» **Document section**
1.1
These TURCK GTC of Sale and Delivery are issued by
Turck, s.r.o., with its registered office at Na Brně 2065, 500 06 Hradec Králové, registered in the Commercial Register maintained by the Regional Court in Hradec Králové, Section C, Insert No. 8440, Company ID No. 642 56 642, Tel: +420 495 518 766 | Fax: +420 495 518 767 | E-mail: turck-cz@turck.com | Website:
www.turck.com (the
“TURCK”) as the seller and its business customers (each a “Customer”) as a buyer, and form the basis for all deliveries of Goods by TURCK to Customers regardless of the sales channel (e.g., Webshop, sales call).
1.2 Unless stated otherwise, and in addition to the terms defined above, the capitalised terms not defined in these TURCK GTC of Sale and Delivery have the meanings set out in TURCK General Terms.
1.3 TURCK reserves the right to amend TURCK GTC of Sale and Delivery at any time. TURCK will announce the changes by email at least thirty (30) days before they take effect. If the Customer does not wish to accept a change, he or she can terminate any on-going business relationship (except for transaction established by the Purchase Agreement where he or she made a payment for the Goods already) affected by the change until the date of entry into force of amended TURCK General Terms.
1.4 In addition to TURCK GTC of Sale and Delivery, Part B.: Additional Conditions on confidentiality, IP and data applies and the Part C: Webshop Terms applies when a Purchase Agreement is concluded using the Webshop. By using the Webshop, the Customer agrees also to the Webshop Terms.
1.5 In the event of any conflict between the TURCK GTC of Sale and Delivery and the Webshop Terms under Part. C to the TURCK General Terms, the Webshop Terms under Part C. prevail for Webshop transactions, while Conditions on confidentiality, IP and data protection under the Part B. shall apply to all contracts irrespective of the sales channel through which a contract is concluded.
2. Conclusion of the Purchase Contract
2.1 By entering into a Purchase Agreement (i.e. by the Customer’s receipt of the Order Confirmation) or by signing any other document which, under these TURCK GTC of Sale and Delivery, establishes a contractual relationship between TURCK and the Customer, the person acting for the Customer confirms that they understand and accept these TURCK GTC of Sale and Delivery in full. Unless the Purchase Agreement expressly provides otherwise, these TURCK GTC of Sale and Delivery form an integral part of every Purchase Agreement. Where a Purchase Agreement is concluded using the Webshop, the Webshop Terms likewise form an integral part of the Purchase Agreement; in all cases, the Additional Conditions on Confidentiality, IP and Data Protection under Part B. apply as incorporated by reference. Any deviating written arrangements between TURCK and the Customer shall prevail over these TURCK GTC of Sale and Delivery (and, as applicable, over the Webshop Terms and/or the Additional Conditions) to the extent of any conflict.

» **Set of tasks**
**1)** According to the TURCK terms of sale and delivery, how far in advance and by what means does TURCK announce changes to those terms?
**2)** Write a continuation of the TURCK terms of sale and delivery, starting after their last sentence.
The data after this point is separate from the TURCK terms of sale and delivery.

» **The data**
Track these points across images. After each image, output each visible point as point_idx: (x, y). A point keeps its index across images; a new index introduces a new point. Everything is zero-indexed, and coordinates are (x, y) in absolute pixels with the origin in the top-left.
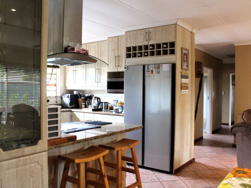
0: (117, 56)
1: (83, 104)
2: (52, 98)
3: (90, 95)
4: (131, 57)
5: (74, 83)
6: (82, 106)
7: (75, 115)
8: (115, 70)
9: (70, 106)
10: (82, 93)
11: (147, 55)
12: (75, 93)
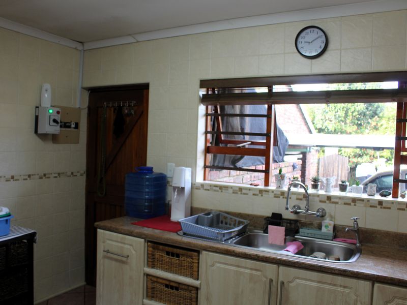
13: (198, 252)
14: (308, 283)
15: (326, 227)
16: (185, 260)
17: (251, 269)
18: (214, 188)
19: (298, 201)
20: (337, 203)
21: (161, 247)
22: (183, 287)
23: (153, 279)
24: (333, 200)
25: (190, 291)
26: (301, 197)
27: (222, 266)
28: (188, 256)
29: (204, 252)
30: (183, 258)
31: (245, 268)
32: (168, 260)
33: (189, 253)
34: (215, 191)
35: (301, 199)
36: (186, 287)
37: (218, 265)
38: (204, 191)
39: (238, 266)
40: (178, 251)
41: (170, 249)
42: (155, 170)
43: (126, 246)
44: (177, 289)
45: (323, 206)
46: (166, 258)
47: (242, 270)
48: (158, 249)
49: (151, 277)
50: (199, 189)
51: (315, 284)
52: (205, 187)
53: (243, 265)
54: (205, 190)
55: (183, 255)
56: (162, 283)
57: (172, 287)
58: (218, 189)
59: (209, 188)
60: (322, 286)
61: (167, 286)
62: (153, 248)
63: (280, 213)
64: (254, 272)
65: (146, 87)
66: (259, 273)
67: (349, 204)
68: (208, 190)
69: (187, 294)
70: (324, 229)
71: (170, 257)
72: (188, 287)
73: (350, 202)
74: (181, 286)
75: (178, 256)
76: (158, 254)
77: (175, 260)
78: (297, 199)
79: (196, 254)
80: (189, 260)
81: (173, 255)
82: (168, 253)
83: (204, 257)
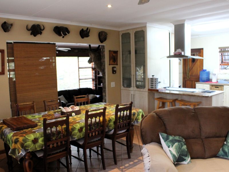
13: (223, 86)
16: (220, 88)
21: (214, 86)
28: (220, 87)
29: (225, 86)
33: (221, 86)
40: (218, 86)
41: (215, 86)
42: (207, 70)
43: (205, 87)
46: (215, 88)
48: (213, 87)
62: (212, 86)
65: (203, 49)
75: (218, 87)
76: (213, 88)
77: (217, 88)
81: (217, 87)
82: (215, 87)
83: (225, 87)
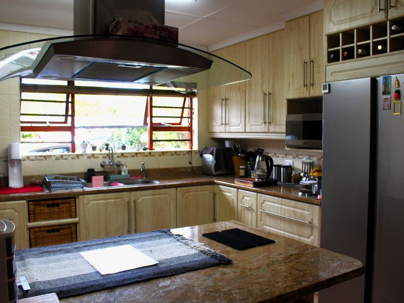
0: (308, 60)
1: (243, 169)
2: (182, 155)
3: (256, 149)
4: (339, 60)
5: (222, 124)
6: (239, 171)
7: (221, 191)
8: (304, 94)
9: (215, 171)
10: (241, 145)
11: (384, 51)
12: (227, 145)
13: (75, 198)
14: (147, 197)
15: (125, 172)
16: (64, 207)
17: (114, 199)
18: (39, 158)
19: (104, 159)
20: (127, 157)
21: (42, 202)
22: (65, 226)
23: (36, 230)
24: (125, 155)
25: (70, 228)
26: (106, 156)
27: (95, 202)
28: (67, 203)
29: (81, 196)
30: (62, 206)
31: (110, 199)
32: (48, 211)
33: (68, 200)
34: (40, 160)
35: (105, 157)
36: (67, 226)
37: (92, 202)
38: (29, 162)
39: (106, 199)
40: (57, 201)
41: (48, 202)
44: (58, 230)
45: (119, 159)
46: (46, 210)
47: (108, 201)
48: (40, 205)
49: (34, 229)
50: (25, 160)
51: (151, 197)
52: (31, 158)
53: (109, 197)
54: (31, 160)
55: (62, 203)
56: (44, 231)
57: (54, 231)
58: (42, 158)
59: (34, 158)
60: (154, 197)
61: (49, 231)
62: (35, 205)
63: (93, 168)
64: (116, 200)
66: (119, 200)
67: (134, 156)
68: (34, 160)
69: (66, 231)
70: (123, 173)
71: (51, 208)
72: (69, 225)
73: (134, 155)
74: (62, 227)
75: (57, 205)
76: (38, 209)
77: (56, 209)
78: (103, 157)
79: (73, 199)
80: (68, 205)
81: (53, 205)
82: (48, 206)
83: (81, 199)
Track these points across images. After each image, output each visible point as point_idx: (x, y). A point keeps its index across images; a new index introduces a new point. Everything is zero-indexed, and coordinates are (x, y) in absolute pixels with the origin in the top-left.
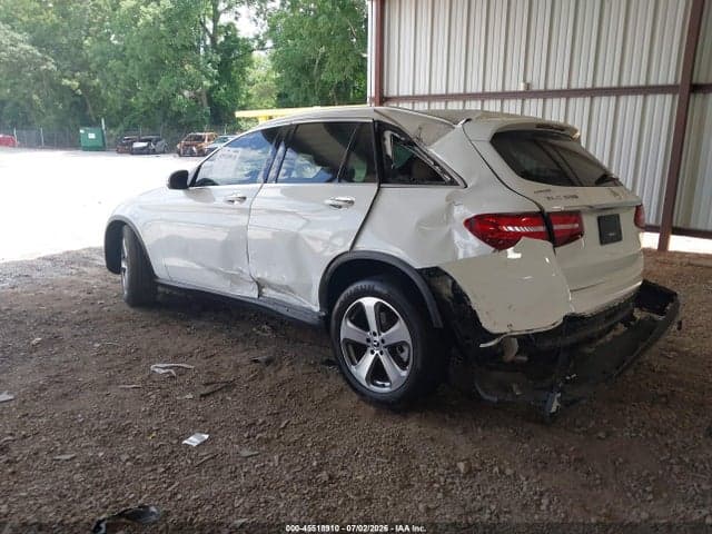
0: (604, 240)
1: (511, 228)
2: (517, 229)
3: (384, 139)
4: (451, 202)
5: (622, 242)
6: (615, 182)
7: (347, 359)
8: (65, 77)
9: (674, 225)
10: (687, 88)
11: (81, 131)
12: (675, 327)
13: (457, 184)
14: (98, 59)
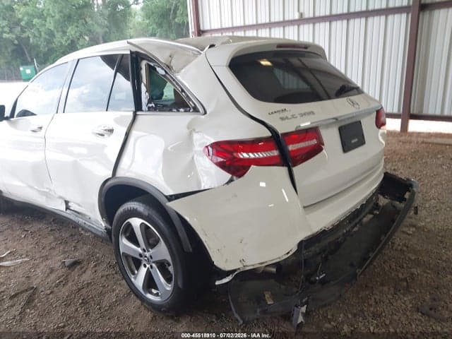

» **Numbered responses**
**1)** By email, at least thirty (30) days before the changes take effect.

**2)**
2.2 An Order constitutes an offer by the Customer to enter into a Purchase Agreement and must be Delivered to TURCK. A Purchase Agreement is concluded only when the Customer receives TURCK’s Order Confirmation (including by electronic means). In the Order the Customer must specify at least his/her billing details, specification of the Goods, quantity and delivery period.
2.3 The Customer may place an Order via the Webshop or through other sales channels (e.g., e-mail, in person, fax). Based on the Order, TURCK issues an Order Confirmation stating in particular:
(a) identification of TURCK and the Customer;
(b) the Order number;
(c) specification of the Goods, quantity and prices;
(d) delivery period;
(e) delivery method; and
(f) method of payment and due date of the purchase price.
2.4 After Delivery of the Order Confirmation—i.e., after conclusion of the Purchase Agreement—the Customer may, within 24 hours of receipt of the Order Confirmation, request a change or cancellation. Unless these TURCK GTC of Sale and Delivery provides otherwise, TURCK may accept, reject or condition such request at its discretion; any change or cancellation is effective only upon TURCK’s written confirmation.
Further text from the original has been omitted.